The shuttle swung in, taking the runcible out of view for a few minutes. Shadows then fell across the vessel and Moria saw some of those hexagonal units up close as the craft came in to dock. It shuddered into place, docking clamps engaged with a hollow clattering, followed by the whoosh of air filling a docking tunnel. After a moment, the disembarkation light came on and all the passengers began unstrapping themselves and pushing off from their seats to grab the safety rails leading to the airlock. Inside the shuttle it was nil gee, as in the tunnel leading to the complex.

"Best of luck," said Carolan as they reached the complex itself, then she slapped Moria on the shoulder and moved swiftly away. Moria guessed the woman's haste was instigated by the sight of the ECS officer heading this way across the embarkation area. She had only told Carolan that the AI contacted her concerning her Sylac aug and wanted to speak to her further, not daring to relate the circumstances of that contact.
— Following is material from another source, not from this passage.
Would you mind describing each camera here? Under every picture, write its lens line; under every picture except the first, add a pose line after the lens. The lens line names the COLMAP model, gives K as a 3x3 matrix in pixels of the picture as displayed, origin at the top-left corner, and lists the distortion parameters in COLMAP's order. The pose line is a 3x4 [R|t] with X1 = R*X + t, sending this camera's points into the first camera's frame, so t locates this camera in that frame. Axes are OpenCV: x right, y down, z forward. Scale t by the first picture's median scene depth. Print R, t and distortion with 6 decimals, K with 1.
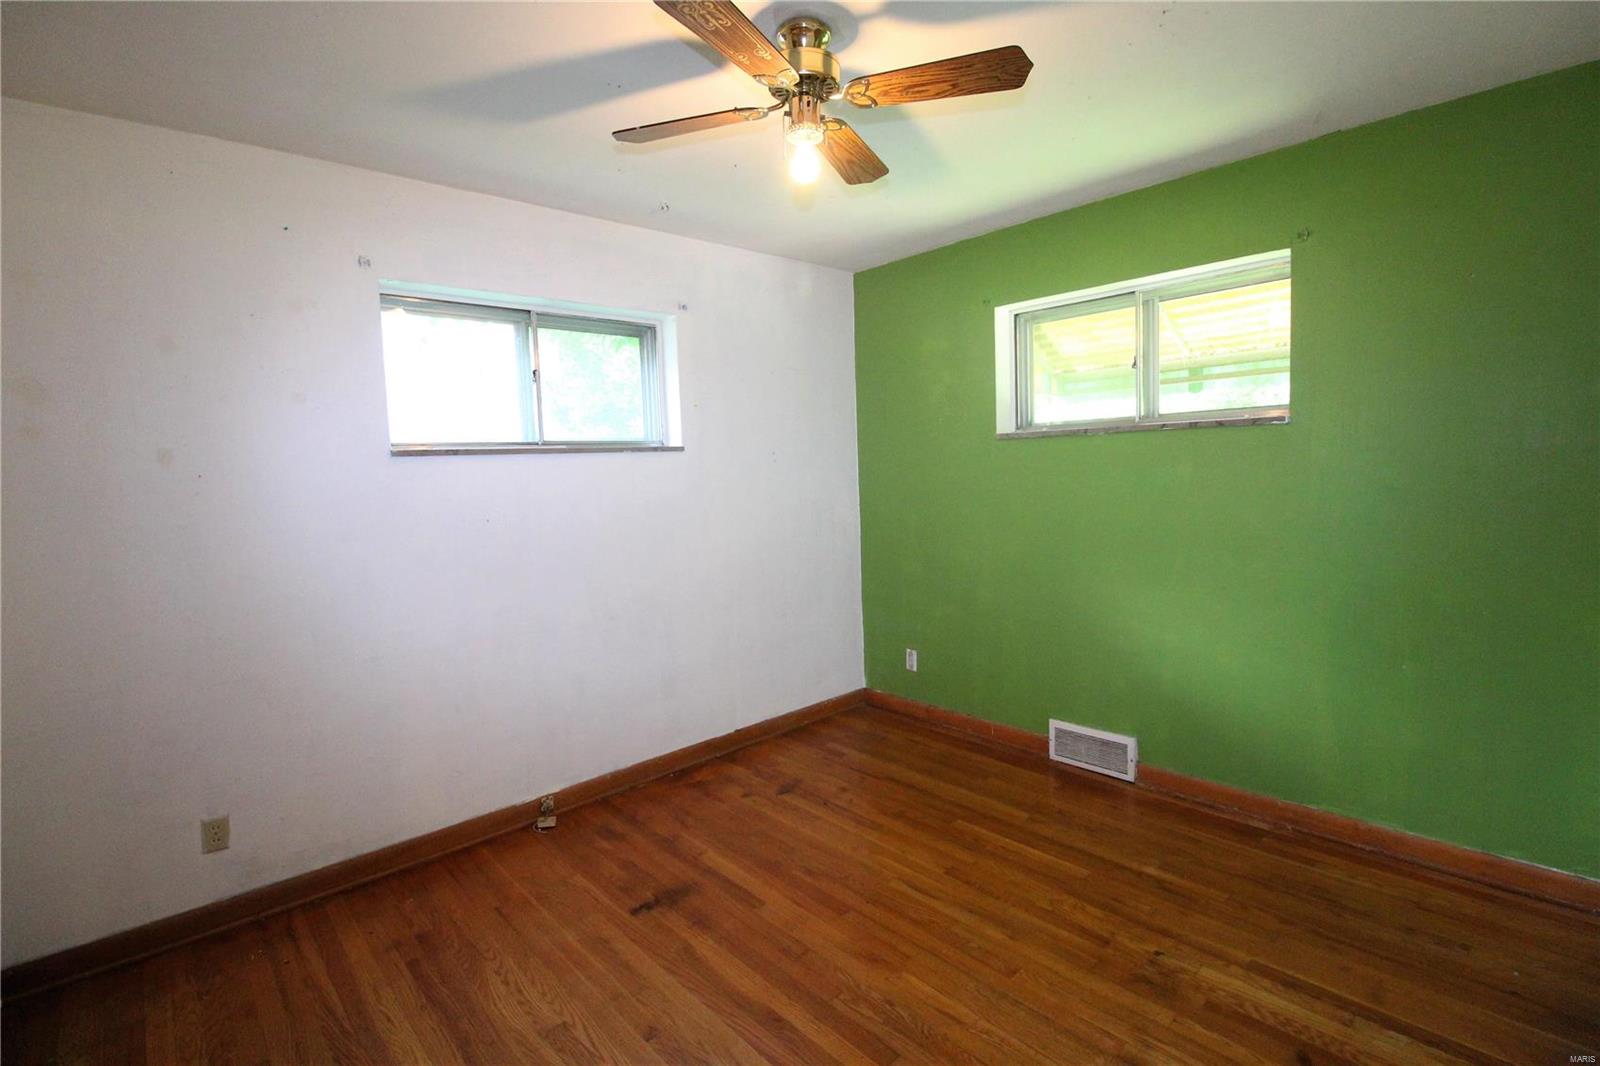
lens RADIAL K [[740.6, 0, 807.4], [0, 740.6, 524.1], [0, 0, 1]] dist [-0.006883, -0.008073]
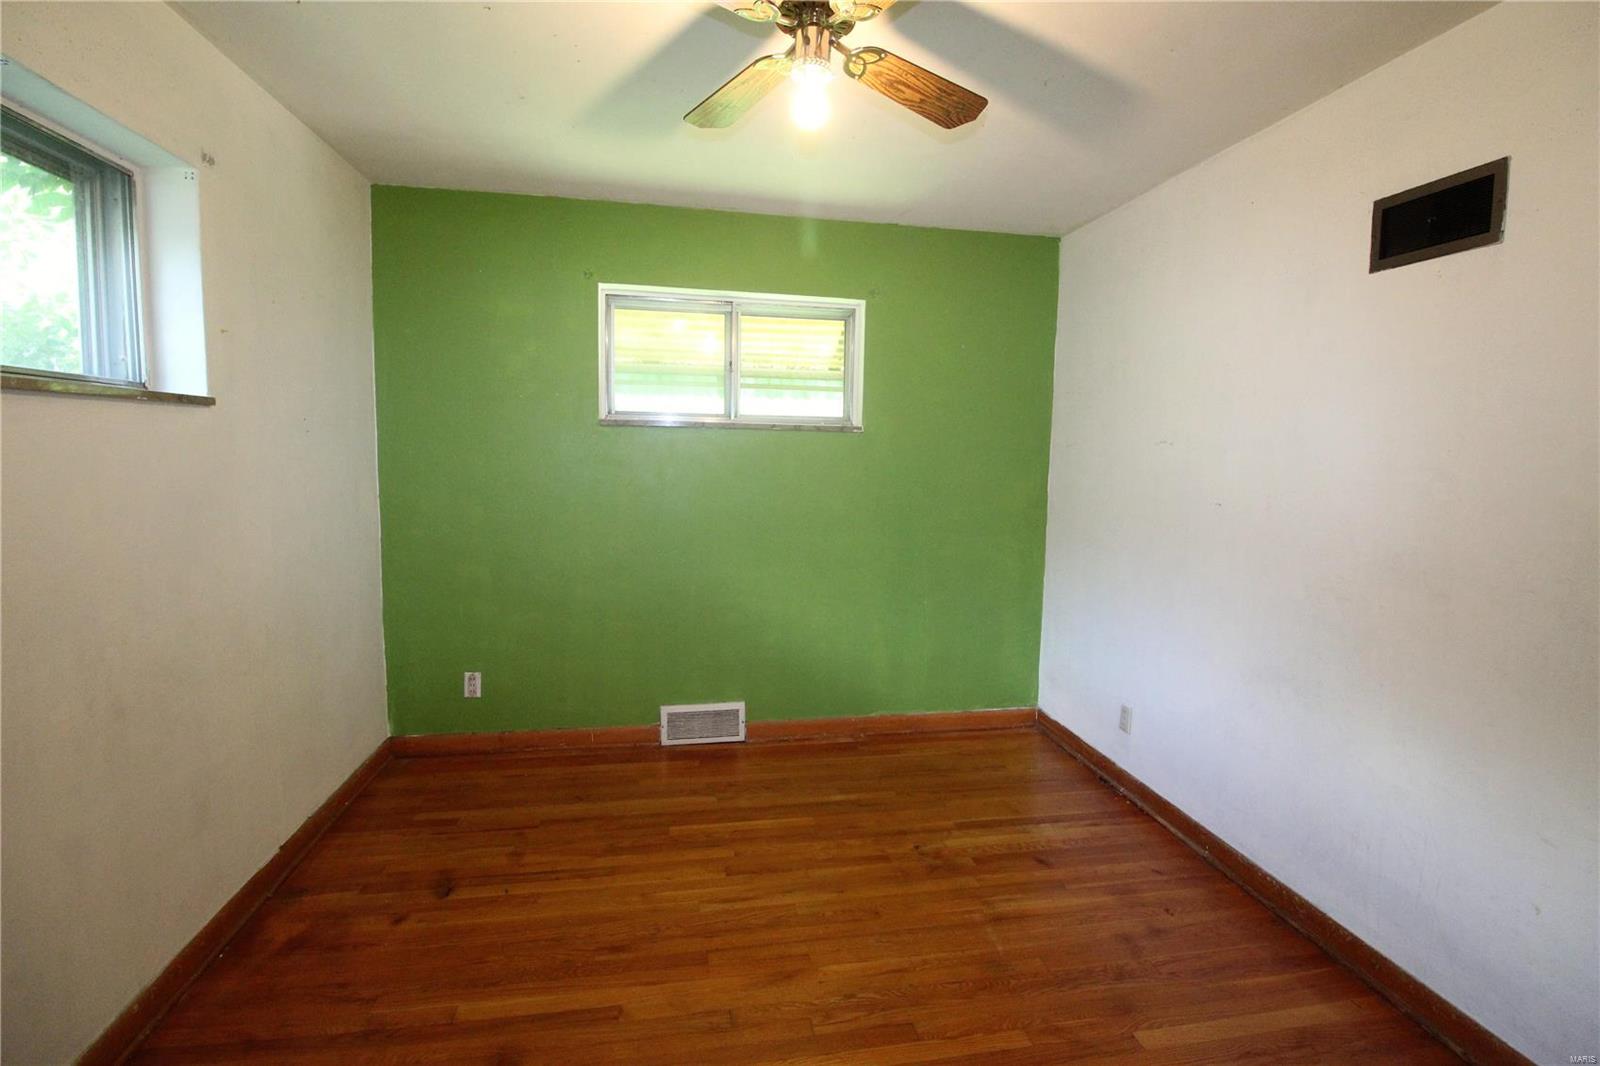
lens RADIAL K [[740.6, 0, 806.1], [0, 740.6, 525.6], [0, 0, 1]] dist [-0.006883, -0.008073]
pose [[0.529061, -0.038323, 0.847718, -0.486111], [0.027853, 0.999226, 0.027789, -0.007518], [-0.848126, 0.008909, 0.529719, 0.343722]]
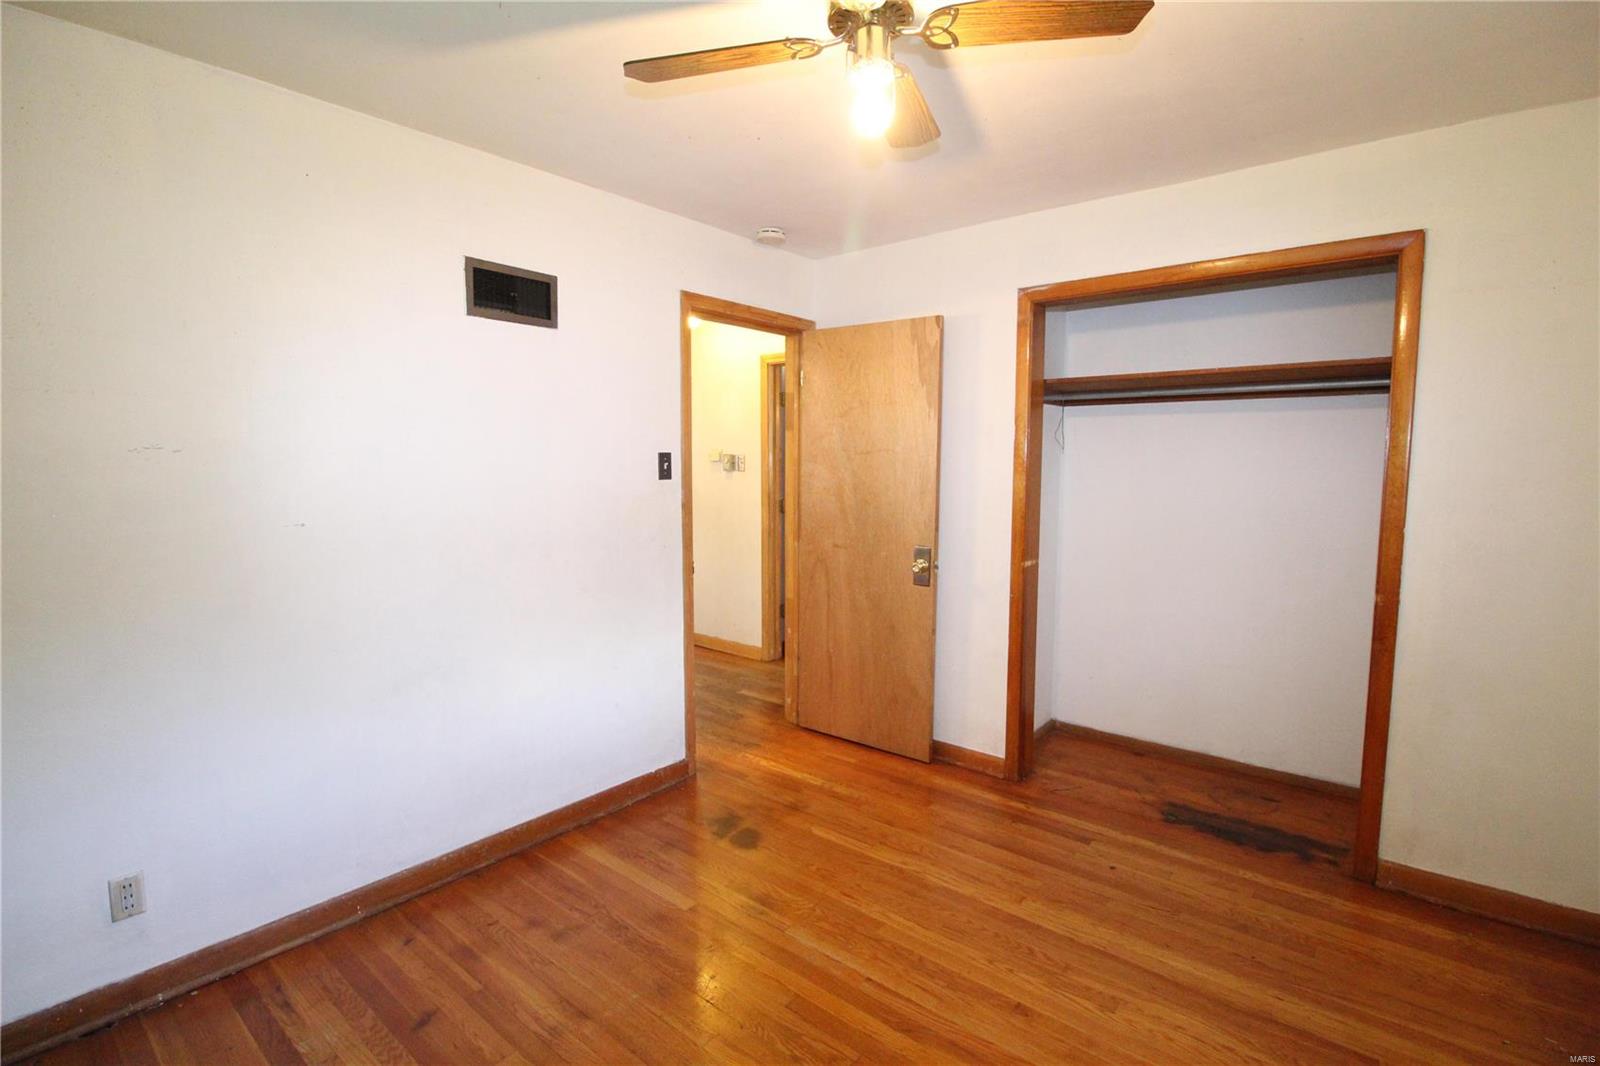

She pushed herself from the docking tube and settled down to the floor as the grav-plates within began to take hold.

"Moria Salem?" asked the man, smiling at her nicely.

"You know I am," she replied.

"Let's not be unpleasant about this," he told her, his smile becoming fixed.

Moria eyed him, realising he came suitably equipped to handle "unpleasantness." His shaven pate gleamed a head and shoulders above her and he probably massed about twice as much—none of that weight being fat. He was either a heavy-worlder or a man substantially boosted: bones and joints reinforced to withstand an implausible muscle mass.

"Where do I go?" Moria asked.

"With me of course." The man's smile lit again and it almost seemed genuine. Despite herself, Moria began warming to him.

He led her across the embarkation area to a nil-gee drop-shaft along which they towed themselves to a corridor. They traversed further shafts and corridors until reaching one of the tubes crossing vacuum between units of the complex. Moria now realised they were leaving the area in which she normally worked. Through the transparent tube wall she could see stars glimmering all around the swirled marble of Trajeen, and nearby lay a vertiginous view of the cargo runcible and surrounding facilities. A distant speck revealed itself as someone in a spacesuit, striding on gecko boots around a metallic curve, flipping a cable along behind. This gave scale to the view—an impressive though familiar sight to her.

The tunnel terminated at a coded security door. The man pressed his hand against a gene and palm reader of the kind that also ascertained that the hand's owner still lived—certain macabre scenarios briefly flitted through Moria's mind—then he input a code on a touch-plate.

"What's your name?" she asked.

He glanced at her. "George." An old and strangely prosaic name in this setting.

Beyond the door lay a whole unit Moria knew to be infrequently visited by the usual project crew. Rumour had it that its armour lay a metre thick and that it contained weapons arrays and its own independent drive. Grav dragged them to the floor within the inner lock, and while George opened the second door, Moria glanced up at the scanning drone suspended from the ceiling—suspiciously large power cables plumbed into it.